Page-level text extractions:

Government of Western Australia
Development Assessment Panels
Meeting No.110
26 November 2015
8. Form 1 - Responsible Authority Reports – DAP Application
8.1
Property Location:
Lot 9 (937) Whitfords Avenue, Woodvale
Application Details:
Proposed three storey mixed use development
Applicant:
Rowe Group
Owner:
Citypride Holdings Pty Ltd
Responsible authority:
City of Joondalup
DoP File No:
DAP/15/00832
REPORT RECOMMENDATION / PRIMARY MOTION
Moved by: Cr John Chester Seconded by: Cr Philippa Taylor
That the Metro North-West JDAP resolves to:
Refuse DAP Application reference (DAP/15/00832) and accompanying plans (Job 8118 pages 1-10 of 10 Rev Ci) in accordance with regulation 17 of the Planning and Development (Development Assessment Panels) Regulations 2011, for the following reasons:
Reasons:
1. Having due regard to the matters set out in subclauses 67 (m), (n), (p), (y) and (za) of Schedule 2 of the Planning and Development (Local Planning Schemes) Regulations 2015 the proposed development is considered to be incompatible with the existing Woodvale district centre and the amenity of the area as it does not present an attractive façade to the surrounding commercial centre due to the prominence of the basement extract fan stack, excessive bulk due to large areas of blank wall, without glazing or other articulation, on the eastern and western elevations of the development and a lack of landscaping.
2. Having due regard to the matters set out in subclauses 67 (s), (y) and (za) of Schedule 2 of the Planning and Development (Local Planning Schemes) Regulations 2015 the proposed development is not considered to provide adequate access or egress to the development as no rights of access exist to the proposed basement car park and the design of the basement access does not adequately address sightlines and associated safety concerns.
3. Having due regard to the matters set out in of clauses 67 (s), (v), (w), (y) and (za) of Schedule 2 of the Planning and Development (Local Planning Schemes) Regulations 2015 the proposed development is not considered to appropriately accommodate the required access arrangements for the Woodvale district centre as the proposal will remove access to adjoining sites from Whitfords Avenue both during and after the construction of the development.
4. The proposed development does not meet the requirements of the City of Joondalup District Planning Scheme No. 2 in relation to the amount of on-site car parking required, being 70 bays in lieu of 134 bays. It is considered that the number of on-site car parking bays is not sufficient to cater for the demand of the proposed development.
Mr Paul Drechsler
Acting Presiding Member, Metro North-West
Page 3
...
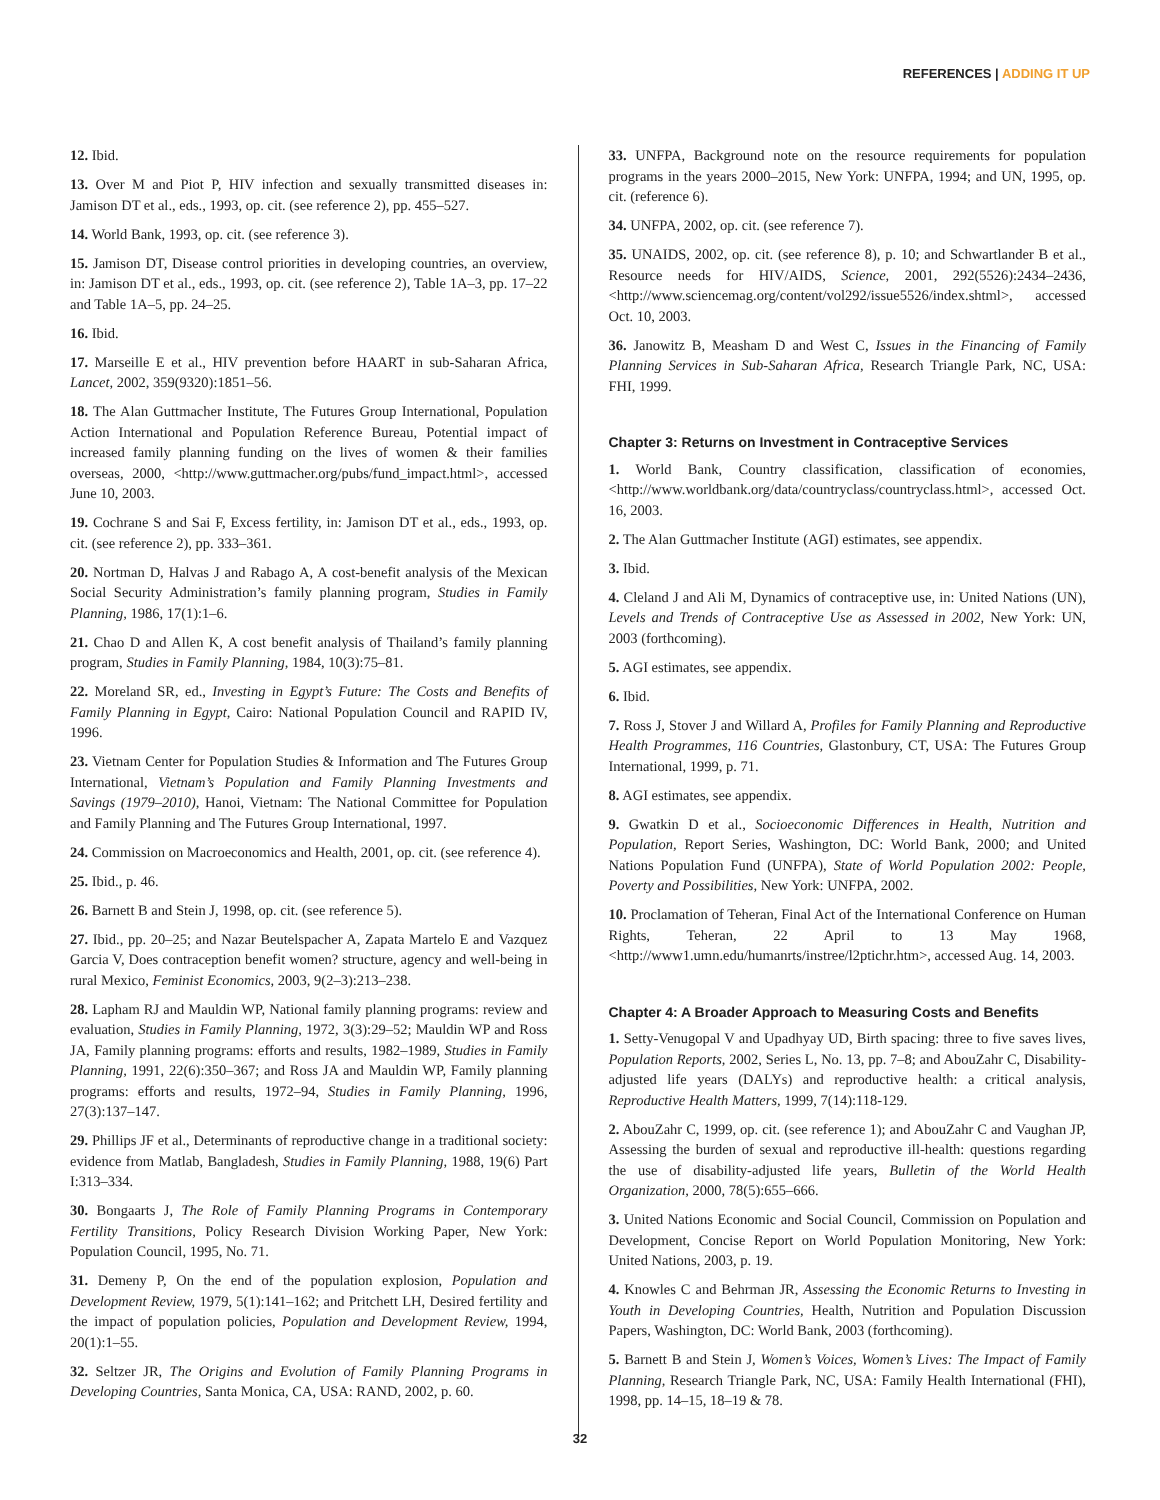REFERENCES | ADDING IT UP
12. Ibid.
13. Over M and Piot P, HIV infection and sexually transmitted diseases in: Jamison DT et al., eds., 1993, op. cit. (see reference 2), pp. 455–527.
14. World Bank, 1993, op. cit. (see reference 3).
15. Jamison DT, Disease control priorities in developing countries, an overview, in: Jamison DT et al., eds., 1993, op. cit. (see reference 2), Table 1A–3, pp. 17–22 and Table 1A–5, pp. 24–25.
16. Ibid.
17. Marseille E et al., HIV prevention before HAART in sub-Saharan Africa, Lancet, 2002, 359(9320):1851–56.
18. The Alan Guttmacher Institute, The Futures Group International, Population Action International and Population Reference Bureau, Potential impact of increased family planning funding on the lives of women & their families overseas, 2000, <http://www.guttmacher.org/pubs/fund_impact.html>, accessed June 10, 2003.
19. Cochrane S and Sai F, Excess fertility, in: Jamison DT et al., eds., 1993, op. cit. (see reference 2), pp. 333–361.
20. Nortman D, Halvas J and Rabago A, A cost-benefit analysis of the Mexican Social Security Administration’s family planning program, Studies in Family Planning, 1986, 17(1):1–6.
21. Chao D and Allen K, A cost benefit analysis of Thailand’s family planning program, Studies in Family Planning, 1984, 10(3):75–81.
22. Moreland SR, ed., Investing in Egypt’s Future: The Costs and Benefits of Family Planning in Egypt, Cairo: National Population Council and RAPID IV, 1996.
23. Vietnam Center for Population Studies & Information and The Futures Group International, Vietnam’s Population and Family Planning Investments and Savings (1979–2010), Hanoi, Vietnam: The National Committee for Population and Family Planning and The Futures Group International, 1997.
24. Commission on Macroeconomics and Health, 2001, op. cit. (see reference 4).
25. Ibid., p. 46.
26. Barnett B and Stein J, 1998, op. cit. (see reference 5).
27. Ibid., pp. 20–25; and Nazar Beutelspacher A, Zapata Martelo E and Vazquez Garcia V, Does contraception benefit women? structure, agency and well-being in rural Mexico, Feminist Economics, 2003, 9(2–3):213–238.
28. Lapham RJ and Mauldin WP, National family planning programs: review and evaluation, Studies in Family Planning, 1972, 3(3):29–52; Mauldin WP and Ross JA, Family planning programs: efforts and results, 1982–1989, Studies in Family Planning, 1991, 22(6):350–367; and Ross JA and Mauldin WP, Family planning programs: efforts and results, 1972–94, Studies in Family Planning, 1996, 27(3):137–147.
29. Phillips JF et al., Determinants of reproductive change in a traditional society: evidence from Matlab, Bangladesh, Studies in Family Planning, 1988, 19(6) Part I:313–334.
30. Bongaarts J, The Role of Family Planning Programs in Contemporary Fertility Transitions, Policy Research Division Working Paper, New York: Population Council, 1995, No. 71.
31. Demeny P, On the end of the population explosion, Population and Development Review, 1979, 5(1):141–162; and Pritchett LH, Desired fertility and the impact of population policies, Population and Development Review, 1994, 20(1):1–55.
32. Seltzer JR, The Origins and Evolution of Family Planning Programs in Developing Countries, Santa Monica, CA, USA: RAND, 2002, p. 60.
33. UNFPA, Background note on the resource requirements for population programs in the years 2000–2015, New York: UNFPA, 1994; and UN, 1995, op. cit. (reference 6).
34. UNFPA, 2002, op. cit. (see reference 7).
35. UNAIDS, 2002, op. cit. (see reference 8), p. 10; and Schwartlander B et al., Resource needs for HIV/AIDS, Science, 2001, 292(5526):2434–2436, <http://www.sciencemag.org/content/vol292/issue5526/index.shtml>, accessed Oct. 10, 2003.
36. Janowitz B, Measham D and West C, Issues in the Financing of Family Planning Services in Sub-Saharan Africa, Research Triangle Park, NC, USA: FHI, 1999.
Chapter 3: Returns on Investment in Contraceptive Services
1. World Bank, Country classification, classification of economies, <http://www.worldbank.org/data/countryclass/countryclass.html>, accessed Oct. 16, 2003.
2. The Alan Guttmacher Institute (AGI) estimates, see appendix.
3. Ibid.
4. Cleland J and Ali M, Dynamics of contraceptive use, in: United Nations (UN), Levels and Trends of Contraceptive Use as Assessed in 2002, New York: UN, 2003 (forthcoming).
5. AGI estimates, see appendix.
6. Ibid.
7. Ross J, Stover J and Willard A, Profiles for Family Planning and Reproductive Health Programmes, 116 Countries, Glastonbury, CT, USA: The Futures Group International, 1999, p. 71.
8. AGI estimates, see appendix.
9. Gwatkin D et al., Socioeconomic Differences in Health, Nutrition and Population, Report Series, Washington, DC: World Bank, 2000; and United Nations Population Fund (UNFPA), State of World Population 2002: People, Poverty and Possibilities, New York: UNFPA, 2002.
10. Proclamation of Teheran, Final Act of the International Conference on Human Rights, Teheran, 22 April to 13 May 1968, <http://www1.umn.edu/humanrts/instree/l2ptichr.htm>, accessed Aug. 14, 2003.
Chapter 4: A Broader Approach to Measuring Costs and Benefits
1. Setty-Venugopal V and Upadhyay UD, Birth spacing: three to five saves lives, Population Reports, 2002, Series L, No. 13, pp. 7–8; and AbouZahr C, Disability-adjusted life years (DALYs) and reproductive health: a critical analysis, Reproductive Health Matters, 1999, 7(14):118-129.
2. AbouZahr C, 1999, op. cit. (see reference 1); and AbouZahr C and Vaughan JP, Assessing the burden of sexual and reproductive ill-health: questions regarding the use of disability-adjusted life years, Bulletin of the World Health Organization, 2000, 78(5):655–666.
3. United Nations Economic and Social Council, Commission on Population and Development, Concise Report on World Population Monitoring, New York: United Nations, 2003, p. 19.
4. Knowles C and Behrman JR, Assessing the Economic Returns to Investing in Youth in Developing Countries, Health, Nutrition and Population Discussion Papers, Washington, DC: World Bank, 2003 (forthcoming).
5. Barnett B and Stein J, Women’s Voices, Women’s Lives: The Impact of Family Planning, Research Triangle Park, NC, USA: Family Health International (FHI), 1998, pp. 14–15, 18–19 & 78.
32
--
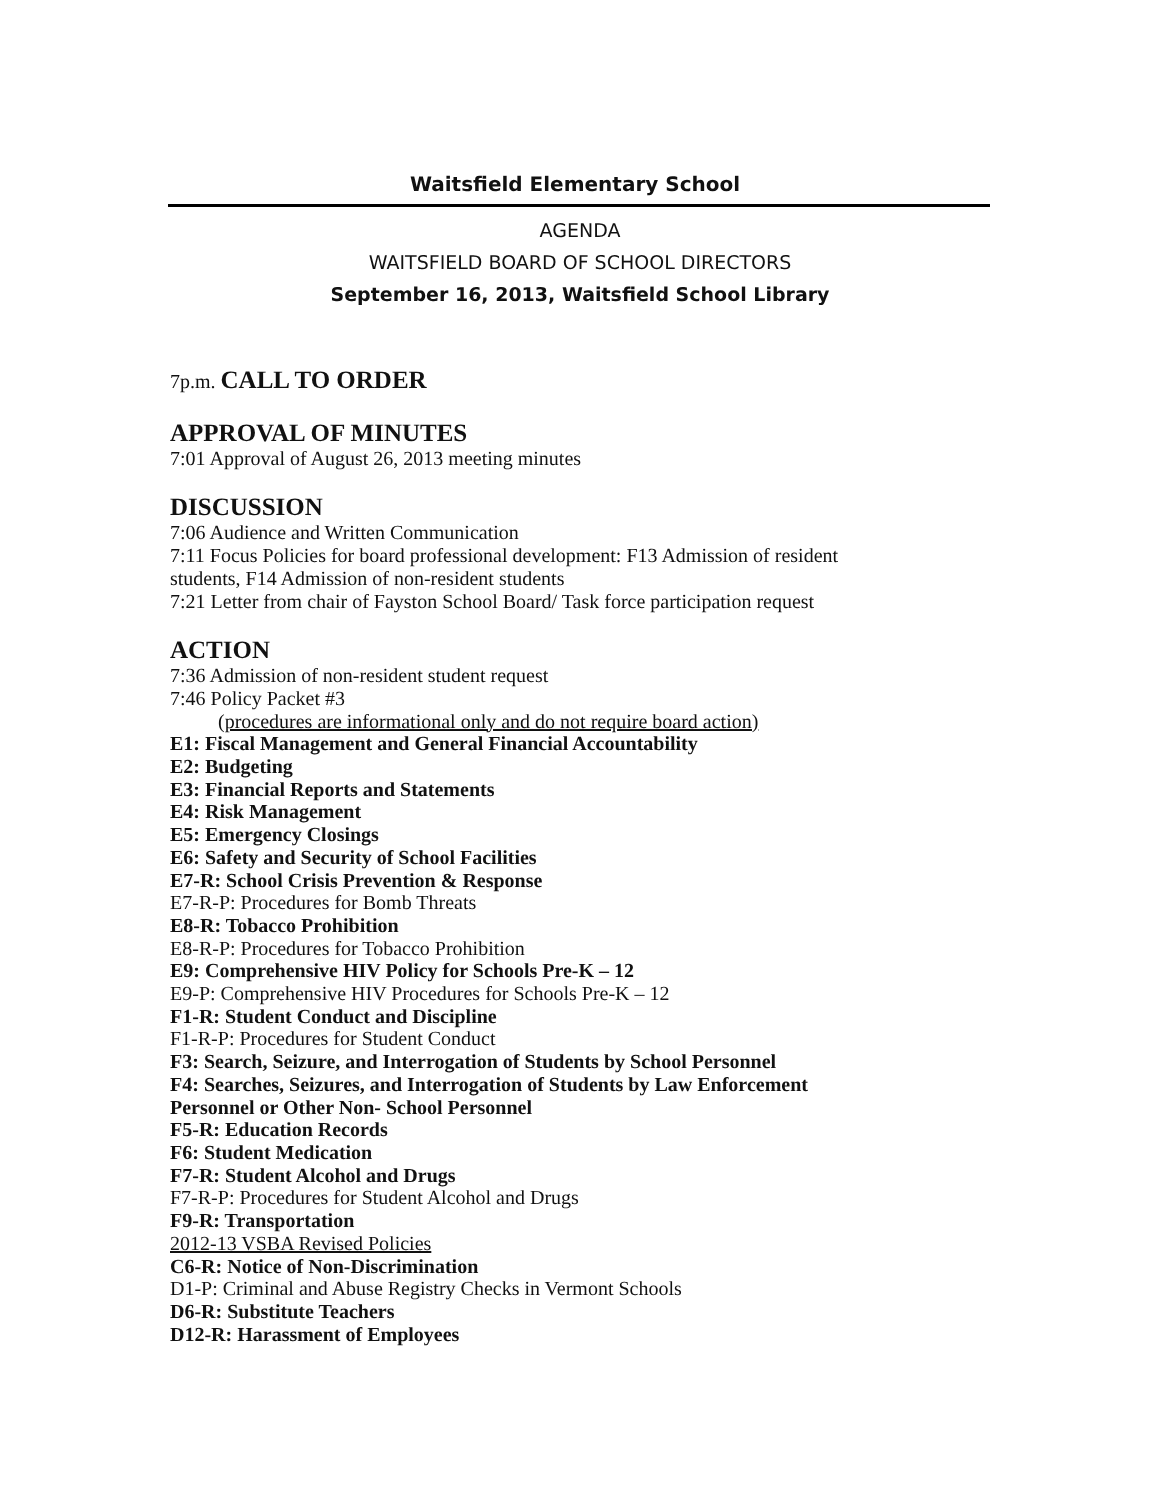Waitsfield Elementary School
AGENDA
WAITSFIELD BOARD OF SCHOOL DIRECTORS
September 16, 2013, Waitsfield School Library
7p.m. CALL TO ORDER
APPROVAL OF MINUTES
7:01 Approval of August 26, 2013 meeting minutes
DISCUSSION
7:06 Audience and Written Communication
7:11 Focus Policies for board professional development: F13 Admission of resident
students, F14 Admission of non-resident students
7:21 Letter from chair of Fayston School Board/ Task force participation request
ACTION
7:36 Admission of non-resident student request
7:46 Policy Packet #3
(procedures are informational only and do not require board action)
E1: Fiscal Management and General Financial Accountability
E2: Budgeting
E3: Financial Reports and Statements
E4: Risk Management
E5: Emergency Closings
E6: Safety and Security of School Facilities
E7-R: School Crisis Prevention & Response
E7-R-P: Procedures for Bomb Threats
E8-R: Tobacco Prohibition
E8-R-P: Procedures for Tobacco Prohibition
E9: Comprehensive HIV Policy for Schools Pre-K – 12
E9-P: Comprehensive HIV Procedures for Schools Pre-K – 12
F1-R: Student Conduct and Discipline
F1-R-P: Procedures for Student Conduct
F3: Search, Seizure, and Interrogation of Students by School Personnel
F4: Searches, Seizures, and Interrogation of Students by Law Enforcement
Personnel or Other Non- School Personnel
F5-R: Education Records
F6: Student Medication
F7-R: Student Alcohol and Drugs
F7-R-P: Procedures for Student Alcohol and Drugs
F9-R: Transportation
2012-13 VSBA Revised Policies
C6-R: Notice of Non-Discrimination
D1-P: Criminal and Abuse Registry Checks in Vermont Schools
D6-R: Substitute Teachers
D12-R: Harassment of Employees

Instructions for the task |
Gather all lines from the records above in which "United" appears.

Output for this task |
4. Cleland J and Ali M, Dynamics of contraceptive use, in: United Nations (UN), Levels and Trends of Contraceptive Use as Assessed in 2002, New York: UN, 2003 (forthcoming).
9. Gwatkin D et al., Socioeconomic Differences in Health, Nutrition and Population, Report Series, Washington, DC: World Bank, 2000; and United Nations Population Fund (UNFPA), State of World Population 2002: People, Poverty and Possibilities, New York: UNFPA, 2002.
3. United Nations Economic and Social Council, Commission on Population and Development, Concise Report on World Population Monitoring, New York: United Nations, 2003, p. 19.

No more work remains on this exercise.